Transcribe all records, preserving every character.

::: RECORDS SUPPLIED

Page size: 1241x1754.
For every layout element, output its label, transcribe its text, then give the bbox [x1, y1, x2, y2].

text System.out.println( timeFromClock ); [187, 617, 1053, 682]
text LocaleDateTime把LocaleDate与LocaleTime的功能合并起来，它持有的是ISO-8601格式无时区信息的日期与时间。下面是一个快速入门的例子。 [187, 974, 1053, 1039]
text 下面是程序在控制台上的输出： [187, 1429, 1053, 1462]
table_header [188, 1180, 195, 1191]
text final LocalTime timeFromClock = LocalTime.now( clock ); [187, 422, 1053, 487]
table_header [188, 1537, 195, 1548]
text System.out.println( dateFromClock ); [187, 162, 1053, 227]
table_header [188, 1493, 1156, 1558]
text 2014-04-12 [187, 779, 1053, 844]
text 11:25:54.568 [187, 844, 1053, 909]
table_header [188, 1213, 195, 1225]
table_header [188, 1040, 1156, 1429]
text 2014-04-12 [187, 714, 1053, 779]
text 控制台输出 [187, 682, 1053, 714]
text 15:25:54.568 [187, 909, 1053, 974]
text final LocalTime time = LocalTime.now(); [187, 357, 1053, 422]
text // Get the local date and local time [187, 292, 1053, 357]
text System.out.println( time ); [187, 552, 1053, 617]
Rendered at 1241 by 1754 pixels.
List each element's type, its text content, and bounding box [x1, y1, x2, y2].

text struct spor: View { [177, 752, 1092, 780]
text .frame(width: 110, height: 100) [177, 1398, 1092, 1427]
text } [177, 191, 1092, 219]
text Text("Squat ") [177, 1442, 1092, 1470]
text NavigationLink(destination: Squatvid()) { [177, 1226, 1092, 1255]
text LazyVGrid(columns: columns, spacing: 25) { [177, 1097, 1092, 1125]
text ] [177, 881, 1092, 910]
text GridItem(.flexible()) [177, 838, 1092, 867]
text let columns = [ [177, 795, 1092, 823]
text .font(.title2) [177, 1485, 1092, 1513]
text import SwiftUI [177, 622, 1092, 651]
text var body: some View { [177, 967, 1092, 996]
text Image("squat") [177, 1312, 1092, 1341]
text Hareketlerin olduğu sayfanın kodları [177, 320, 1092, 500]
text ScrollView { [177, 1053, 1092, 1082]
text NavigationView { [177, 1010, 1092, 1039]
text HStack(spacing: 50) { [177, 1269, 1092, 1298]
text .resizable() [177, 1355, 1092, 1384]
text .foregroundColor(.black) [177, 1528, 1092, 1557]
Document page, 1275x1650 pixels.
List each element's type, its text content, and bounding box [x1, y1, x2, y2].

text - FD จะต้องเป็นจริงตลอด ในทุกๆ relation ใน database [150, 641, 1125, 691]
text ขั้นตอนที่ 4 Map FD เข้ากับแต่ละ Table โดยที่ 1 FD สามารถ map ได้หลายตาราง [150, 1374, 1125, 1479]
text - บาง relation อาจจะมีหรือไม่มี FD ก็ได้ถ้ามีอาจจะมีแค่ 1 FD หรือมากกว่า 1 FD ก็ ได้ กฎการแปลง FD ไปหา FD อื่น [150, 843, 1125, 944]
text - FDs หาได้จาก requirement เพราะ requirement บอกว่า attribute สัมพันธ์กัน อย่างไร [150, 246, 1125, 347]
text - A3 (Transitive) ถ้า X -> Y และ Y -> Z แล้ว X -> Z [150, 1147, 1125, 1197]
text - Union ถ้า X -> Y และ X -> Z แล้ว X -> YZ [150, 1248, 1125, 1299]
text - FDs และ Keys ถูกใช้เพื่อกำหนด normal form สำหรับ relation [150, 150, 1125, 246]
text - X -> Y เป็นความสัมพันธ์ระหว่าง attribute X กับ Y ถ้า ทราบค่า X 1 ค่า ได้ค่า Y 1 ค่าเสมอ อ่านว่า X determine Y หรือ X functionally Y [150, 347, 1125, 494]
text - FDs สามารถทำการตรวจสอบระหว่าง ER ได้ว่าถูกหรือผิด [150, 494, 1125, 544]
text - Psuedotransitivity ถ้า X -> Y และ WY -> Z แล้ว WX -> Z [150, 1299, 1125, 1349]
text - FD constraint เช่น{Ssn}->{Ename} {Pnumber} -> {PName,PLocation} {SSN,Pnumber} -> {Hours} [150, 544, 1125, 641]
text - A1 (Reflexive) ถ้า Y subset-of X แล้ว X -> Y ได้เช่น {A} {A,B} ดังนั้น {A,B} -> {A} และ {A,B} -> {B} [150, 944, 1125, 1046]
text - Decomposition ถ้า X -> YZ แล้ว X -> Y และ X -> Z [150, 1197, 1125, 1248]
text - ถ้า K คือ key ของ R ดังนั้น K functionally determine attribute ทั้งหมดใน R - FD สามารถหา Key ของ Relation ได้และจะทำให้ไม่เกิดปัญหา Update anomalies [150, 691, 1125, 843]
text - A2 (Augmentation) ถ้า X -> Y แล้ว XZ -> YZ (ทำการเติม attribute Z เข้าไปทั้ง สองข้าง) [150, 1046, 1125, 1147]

::::::

◆ YOUR SOLUTION:
Page size: 1241x1754.
For every layout element, output its label, transcribe its text, then give the bbox [x1, y1, x2, y2].

text System.out.println( timeFromClock ); [187, 617, 1053, 682]
text LocaleDateTime把LocaleDate与LocaleTime的功能合并起来，它持有的是ISO-8601格式无时区信息的日期与时间。下面是一个快速入门的例子。 [187, 974, 1053, 1039]
text 下面是程序在控制台上的输出： [187, 1429, 1053, 1462]
table_header [188, 1180, 195, 1191]
text final LocalTime timeFromClock = LocalTime.now( clock ); [187, 422, 1053, 487]
table_header [188, 1537, 195, 1548]
text System.out.println( dateFromClock ); [187, 162, 1053, 227]
table_header [188, 1493, 1156, 1558]
text 2014-04-12 [187, 779, 1053, 844]
text 11:25:54.568 [187, 844, 1053, 909]
table_header [188, 1213, 195, 1225]
table_header [188, 1040, 1156, 1429]
text 2014-04-12 [187, 714, 1053, 779]
text 控制台输出 [187, 682, 1053, 714]
text 15:25:54.568 [187, 909, 1053, 974]
text final LocalTime time = LocalTime.now(); [187, 357, 1053, 422]
text // Get the local date and local time [187, 292, 1053, 357]
text System.out.println( time ); [187, 552, 1053, 617]
Rendered at 1241 by 1754 pixels.
List each element's type, its text content, and bounding box [x1, y1, x2, y2].

text struct spor: View { [177, 752, 1092, 780]
text .frame(width: 110, height: 100) [177, 1398, 1092, 1427]
text } [177, 191, 1092, 219]
text Text("Squat ") [177, 1442, 1092, 1470]
text NavigationLink(destination: Squatvid()) { [177, 1226, 1092, 1255]
text LazyVGrid(columns: columns, spacing: 25) { [177, 1097, 1092, 1125]
text ] [177, 881, 1092, 910]
text GridItem(.flexible()) [177, 838, 1092, 867]
text let columns = [ [177, 795, 1092, 823]
text .font(.title2) [177, 1485, 1092, 1513]
text import SwiftUI [177, 622, 1092, 651]
text var body: some View { [177, 967, 1092, 996]
text Image("squat") [177, 1312, 1092, 1341]
text Hareketlerin olduğu sayfanın kodları [177, 320, 1092, 500]
text ScrollView { [177, 1053, 1092, 1082]
text NavigationView { [177, 1010, 1092, 1039]
text HStack(spacing: 50) { [177, 1269, 1092, 1298]
text .resizable() [177, 1355, 1092, 1384]
text .foregroundColor(.black) [177, 1528, 1092, 1557]
Document page, 1275x1650 pixels.
List each element's type, its text content, and bounding box [x1, y1, x2, y2].

text - FD จะต้องเป็นจริงตลอด ในทุกๆ relation ใน database [150, 641, 1125, 691]
text ขั้นตอนที่ 4 Map FD เข้ากับแต่ละ Table โดยที่ 1 FD สามารถ map ได้หลายตาราง [150, 1374, 1125, 1479]
text - บาง relation อาจจะมีหรือไม่มี FD ก็ได้ถ้ามีอาจจะมีแค่ 1 FD หรือมากกว่า 1 FD ก็ ได้ กฎการแปลง FD ไปหา FD อื่น [150, 843, 1125, 944]
text - FDs หาได้จาก requirement เพราะ requirement บอกว่า attribute สัมพันธ์กัน อย่างไร [150, 246, 1125, 347]
text - A3 (Transitive) ถ้า X -> Y และ Y -> Z แล้ว X -> Z [150, 1147, 1125, 1197]
text - Union ถ้า X -> Y และ X -> Z แล้ว X -> YZ [150, 1248, 1125, 1299]
text - FDs และ Keys ถูกใช้เพื่อกำหนด normal form สำหรับ relation [150, 150, 1125, 246]
text - X -> Y เป็นความสัมพันธ์ระหว่าง attribute X กับ Y ถ้า ทราบค่า X 1 ค่า ได้ค่า Y 1 ค่าเสมอ อ่านว่า X determine Y หรือ X functionally Y [150, 347, 1125, 494]
text - FDs สามารถทำการตรวจสอบระหว่าง ER ได้ว่าถูกหรือผิด [150, 494, 1125, 544]
text - Psuedotransitivity ถ้า X -> Y และ WY -> Z แล้ว WX -> Z [150, 1299, 1125, 1349]
text - FD constraint เช่น{Ssn}->{Ename} {Pnumber} -> {PName,PLocation} {SSN,Pnumber} -> {Hours} [150, 544, 1125, 641]
text - A1 (Reflexive) ถ้า Y subset-of X แล้ว X -> Y ได้เช่น {A} {A,B} ดังนั้น {A,B} -> {A} และ {A,B} -> {B} [150, 944, 1125, 1046]
text - Decomposition ถ้า X -> YZ แล้ว X -> Y และ X -> Z [150, 1197, 1125, 1248]
text - ถ้า K คือ key ของ R ดังนั้น K functionally determine attribute ทั้งหมดใน R - FD สามารถหา Key ของ Relation ได้และจะทำให้ไม่เกิดปัญหา Update anomalies [150, 691, 1125, 843]
text - A2 (Augmentation) ถ้า X -> Y แล้ว XZ -> YZ (ทำการเติม attribute Z เข้าไปทั้ง สองข้าง) [150, 1046, 1125, 1147]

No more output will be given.